Having been brought up in the 1950s, my memories of music are many and varied. Through TV and radio there was everything from the Brothers (Everly) to the Sisters (Beverley), not to mention the jolly strains of Eric Coates with his Calling all Workers or rousing Dambusters’ March. At school, thanks to BBC broadcasts, we heard Britten’s Young Person’s Guide to the Orchestra and the ultimate in musical storytelling, Prokofiev’s Peter and the Wolf.
As I approached double figures, the words of popular songs filled my mind and fired my imagination. There were plenty of story-telling songs to stir the emotions — Marty Robbins’ romantic cowboy ballad El Paso (though I did wonder how he managed to sing the song when he died at the end of it) and others which tickled my funny bone such as Bernard Cribbins’ Hole in the Ground and Allan Sherman’s take on Ponchielli, Camp Granada.
So pop songs and snatches from musicals such as My Fair Lady and Kismet rubbed shoulders in my head, and the wealth of folk songs we were introduced to at school had an similar impact. Thanks again to the BBC schools broadcasts, and a programme called Singing Together, we sang along to a bunch of traditional songs collected from all parts of the British Isles and beyond. There we were, in a suburban Essex junior schools singing medieval love songs and lusty sea shanties. But it was all grist to the mill!
All these influences helped me later to craft my own writing, especially in writing poems,  and my latest book, Bonkers Ballads. I can hardly stress enough how music and lyrics shaped my early years, and and have been a joy and inspiration ever since.

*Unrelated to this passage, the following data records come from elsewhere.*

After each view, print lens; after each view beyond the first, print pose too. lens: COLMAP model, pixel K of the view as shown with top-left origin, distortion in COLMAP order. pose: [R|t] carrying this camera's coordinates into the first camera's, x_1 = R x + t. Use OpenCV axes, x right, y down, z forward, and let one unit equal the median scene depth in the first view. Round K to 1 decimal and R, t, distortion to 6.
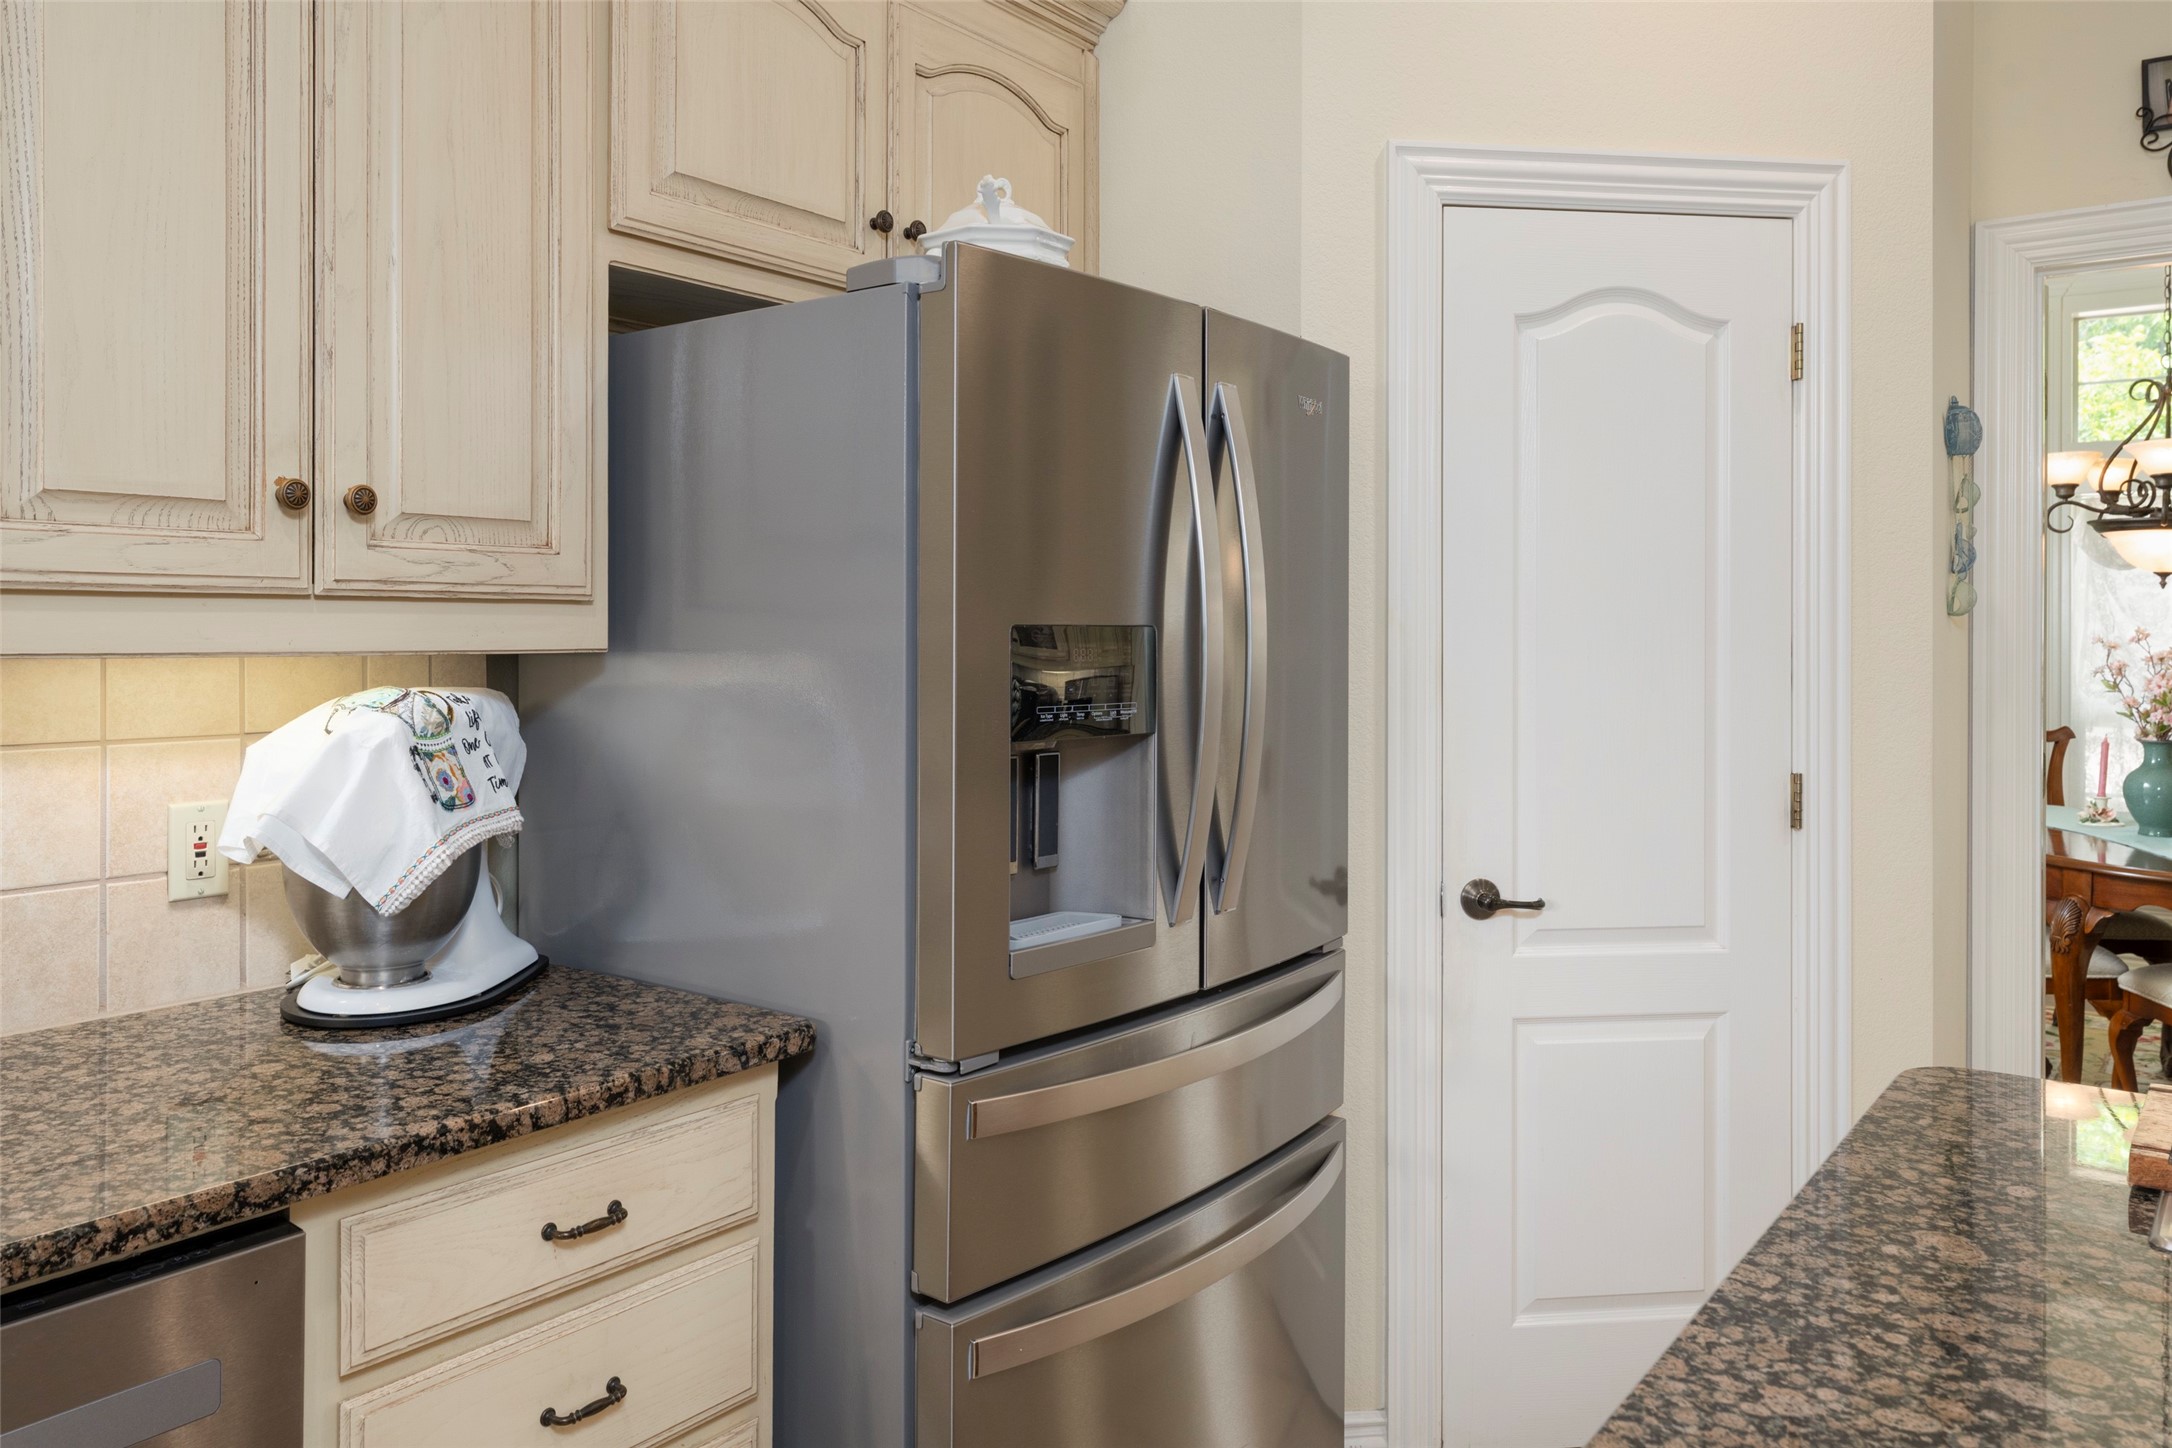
lens RADIAL K [[1619.7, 0, 1010.6], [0, 1619.7, 646.5], [0, 0, 1]] dist [-0.003199, 0.007638]
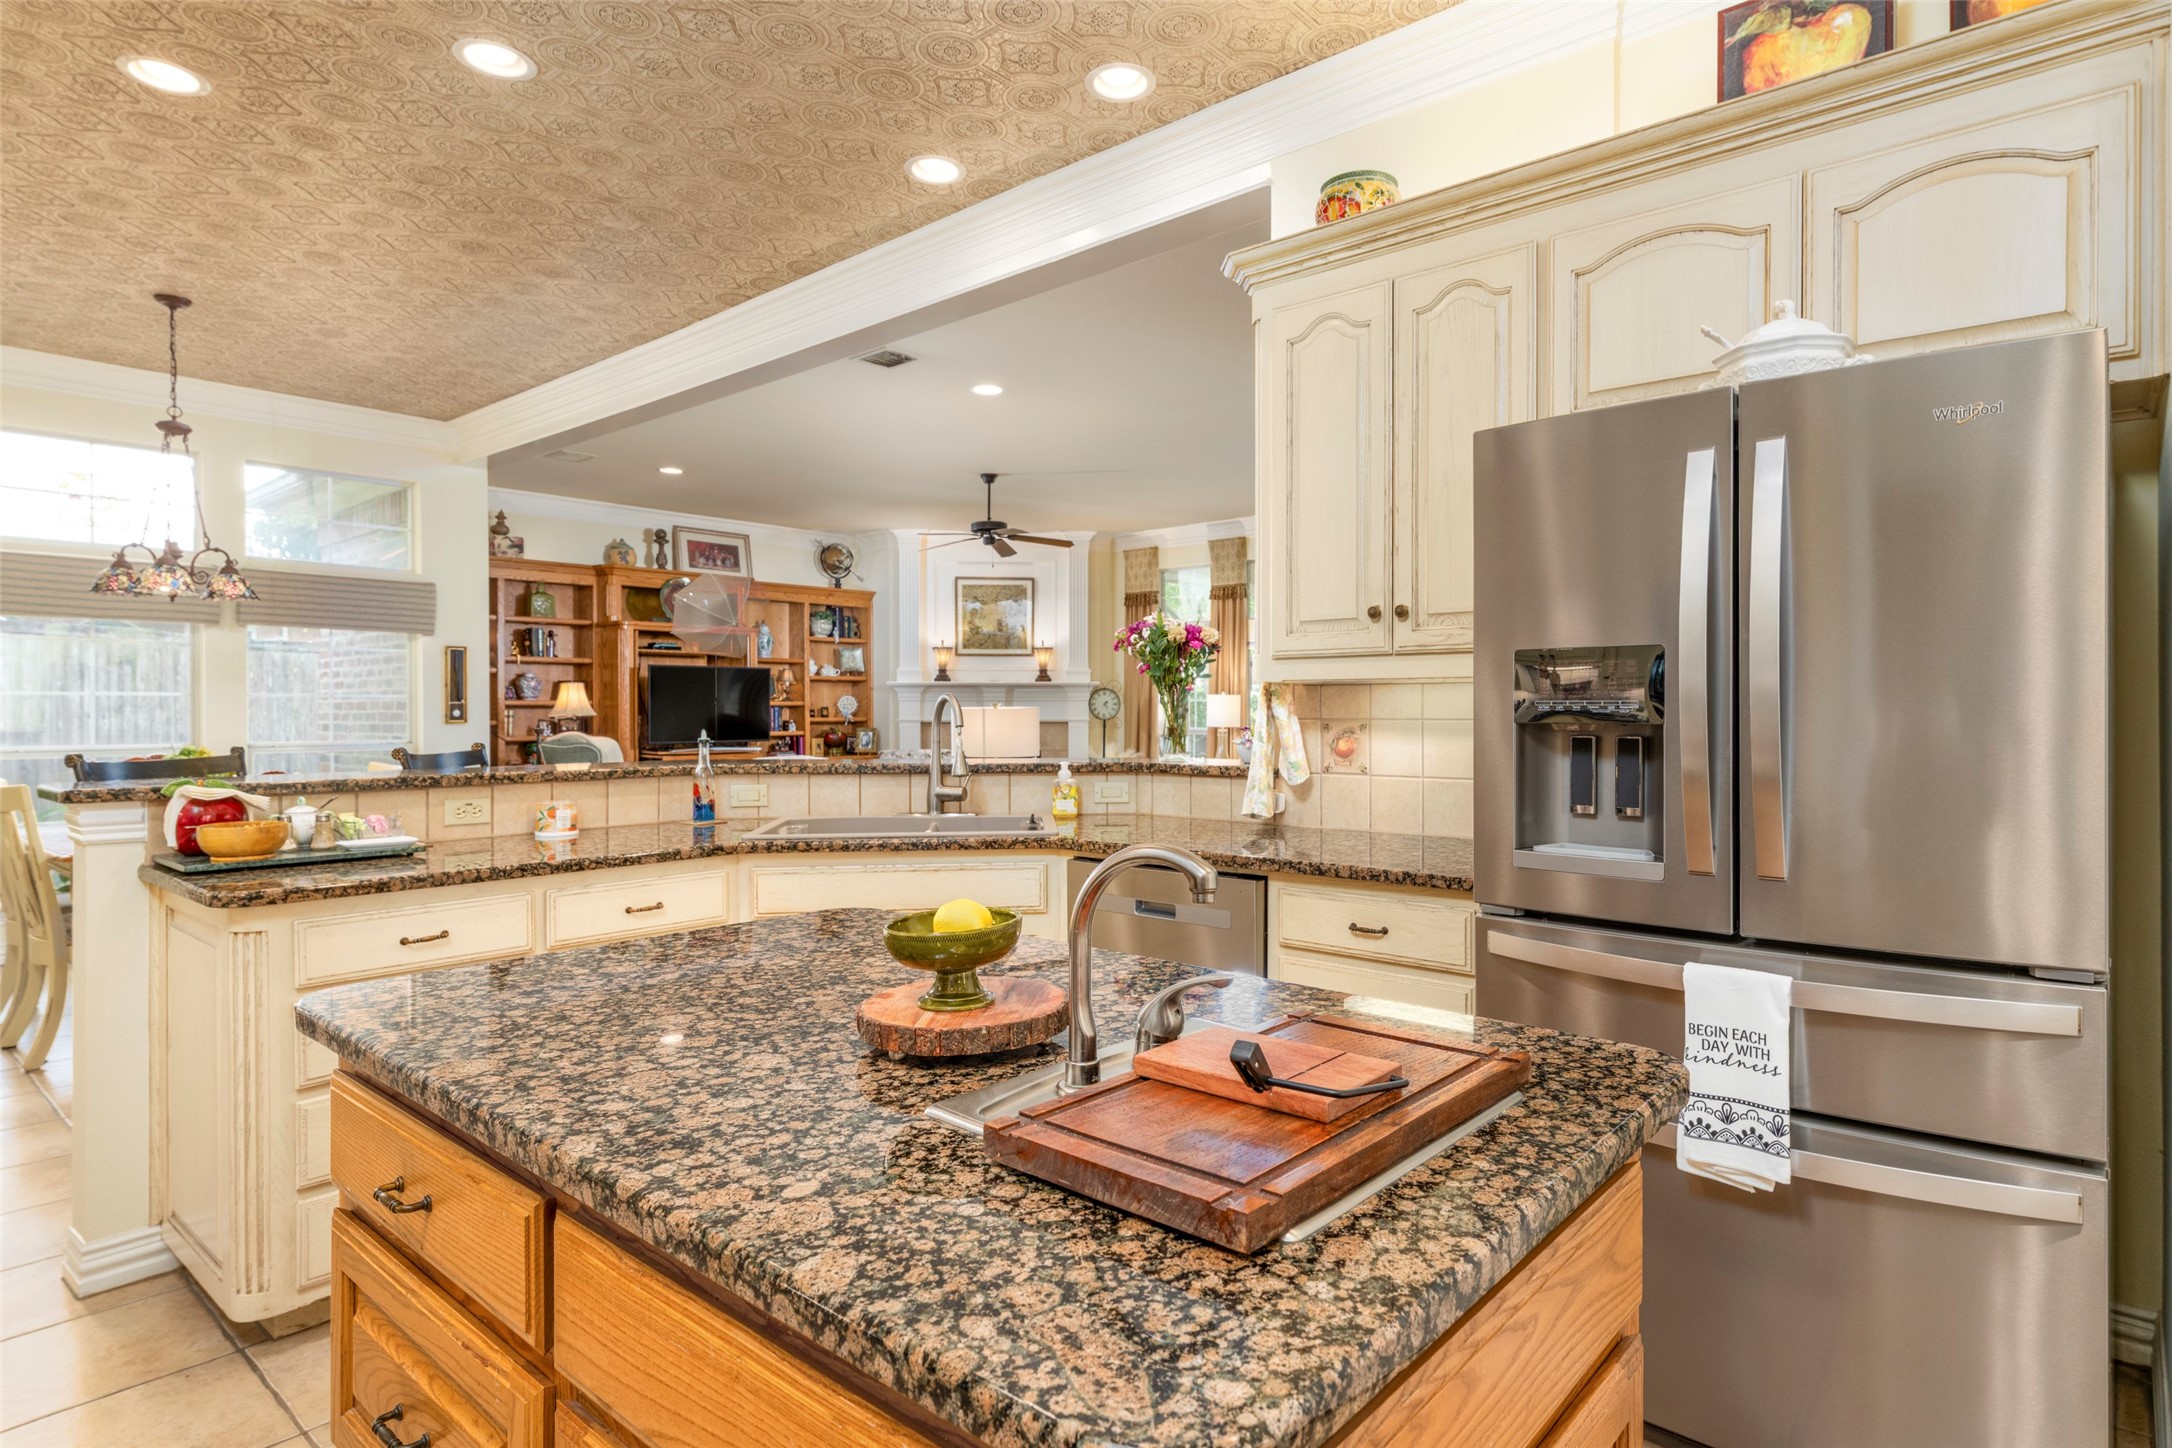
lens RADIAL K [[1197.1, 0, 1102.3], [0, 1197.1, 713.1], [0, 0, 1]] dist [0.019025, -0.005949]
pose [[-0.059483, -0.000033, -0.998229, 1.179068], [-0.000679, 1.000000, 0.000008, 0.048338], [0.998229, 0.000679, -0.059483, 0.613400]]
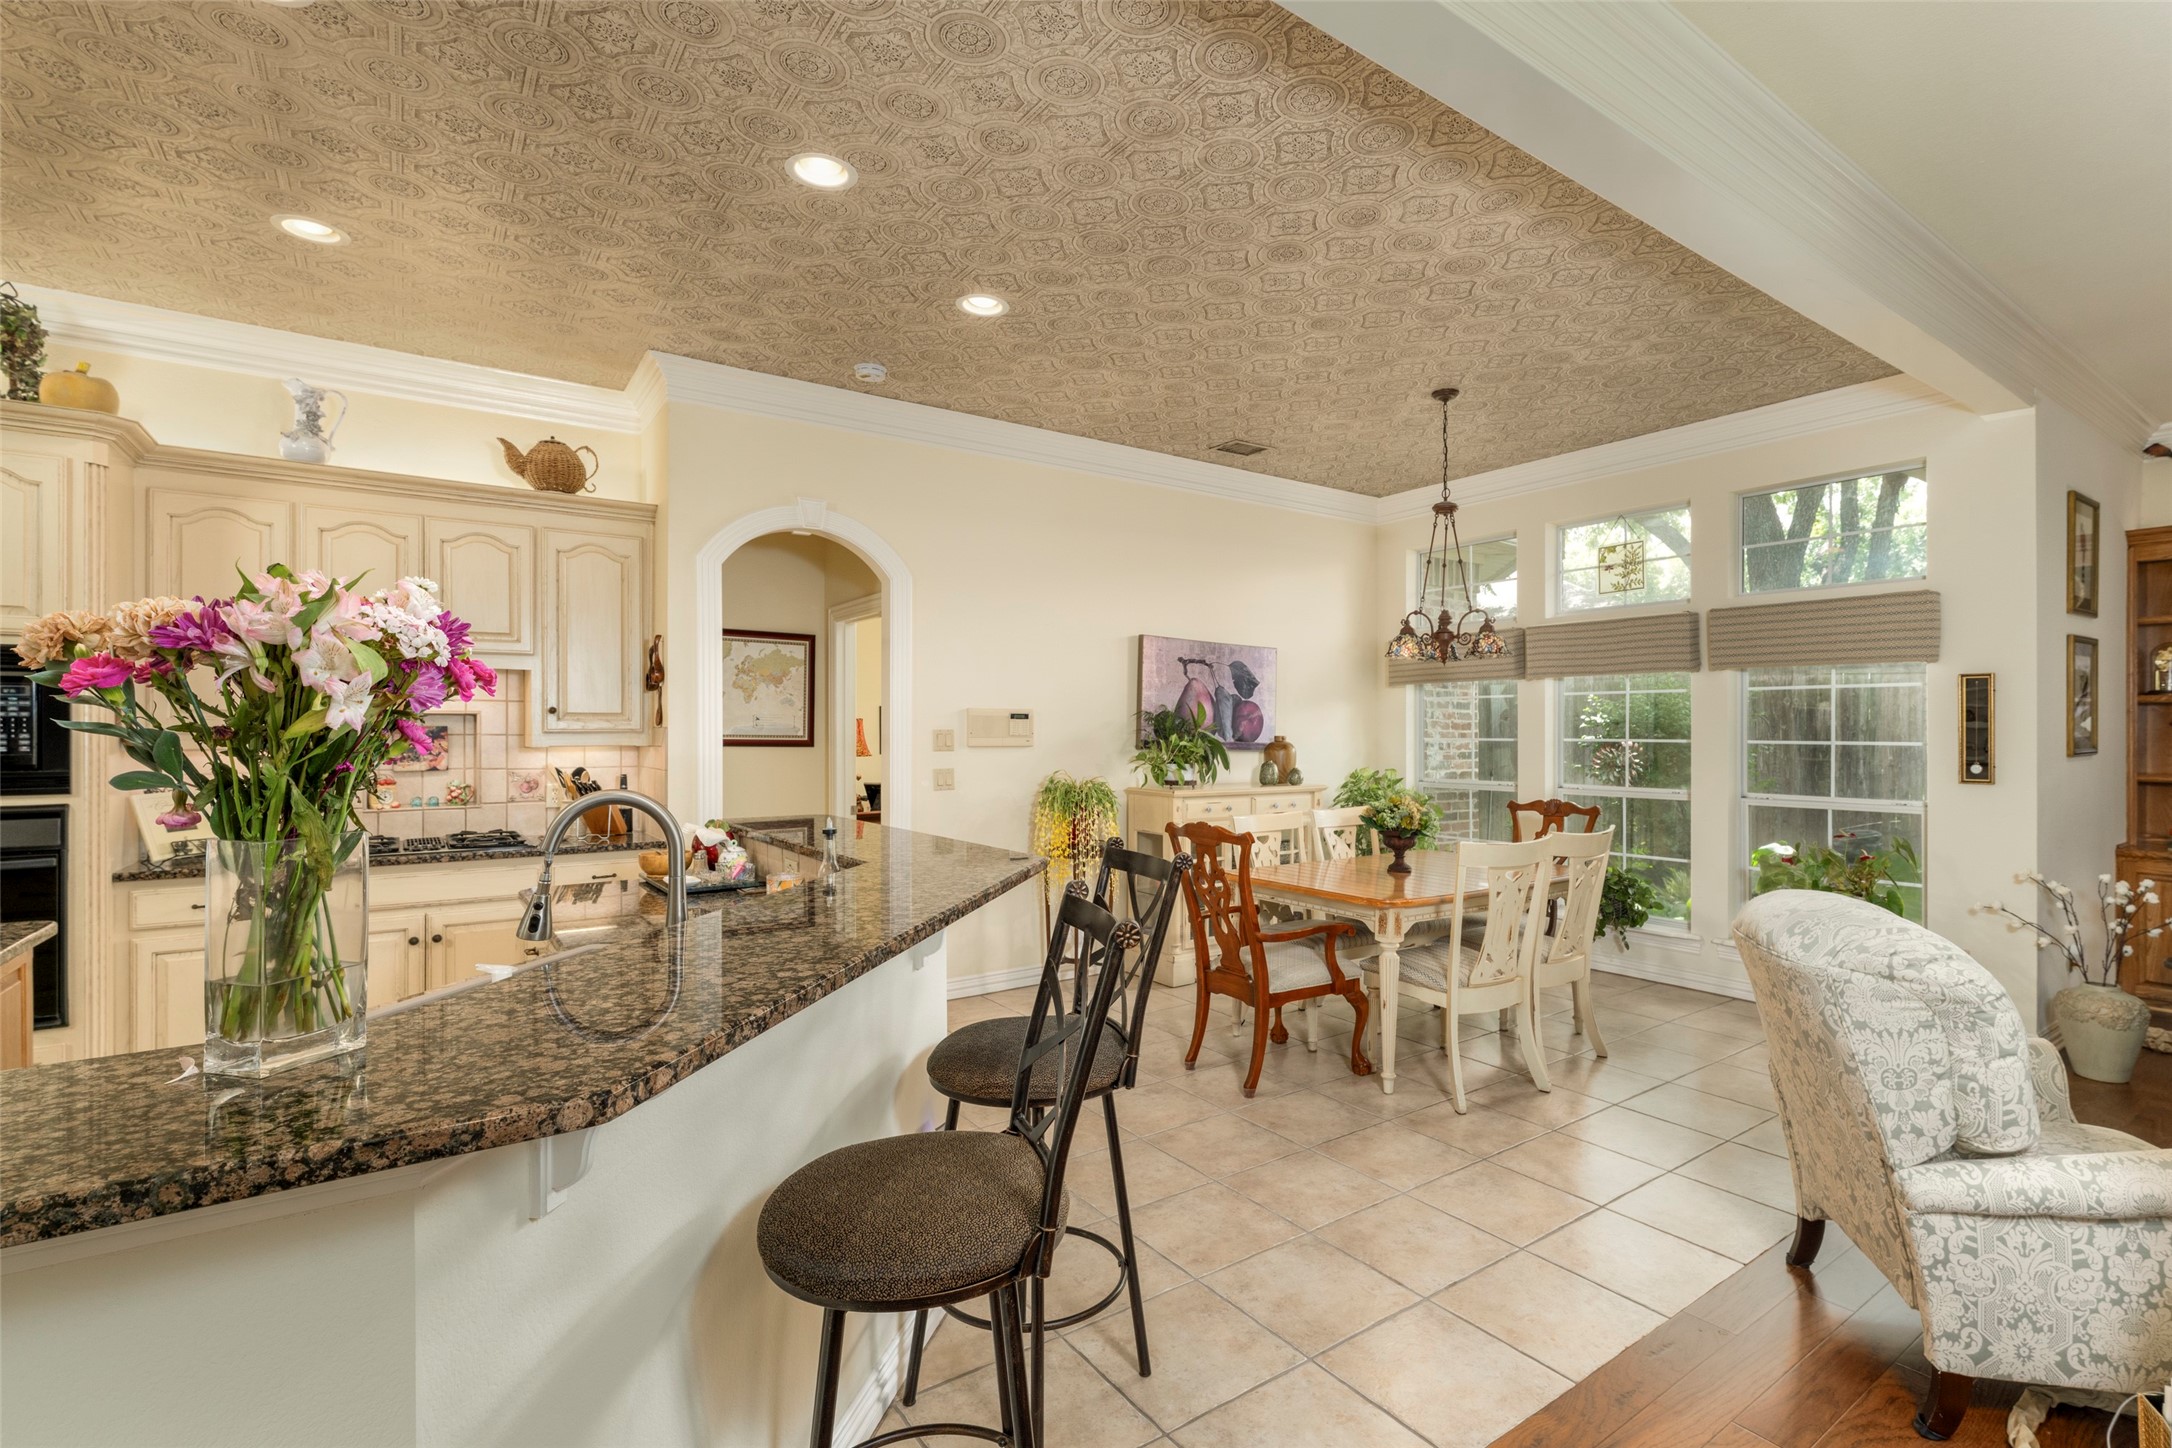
lens RADIAL K [[1011.3, 0, 1158.9], [0, 1011.3, 724.6], [0, 0, 1]] dist [0.004072, -0.001885]
pose [[-0.967500, 0.000492, 0.252869, -1.417100], [-0.001057, 0.999982, -0.005989, -0.036945], [-0.252867, -0.006062, -0.967482, 0.997287]]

Colin West is a British author, living in West Sussex. 


Dunja Jogan:

Memories of music remain for life

Dunja Jogan

I think music is very important in children lives. It brings happiness, entertains them,  helps them fall asleep. It’s an aggregator. It overcomes the limits of rationality, and leads to another world that can be more cheerful, sweet or reassuring. The memories of music remain for life and one, over the years, can listen to music that brings him back to pleasant memories of his childhood.

I remember a song about pirates, songs about Partisans that in the 70’s where popular in in our Slovenian minority in Italy. The songs are about courage and freedom, but were also happy. Then I remember songs of De Andrè, a famous Italian singer of the 70s and 80s.
Dunja  Jogan is an illustrator based in Italy.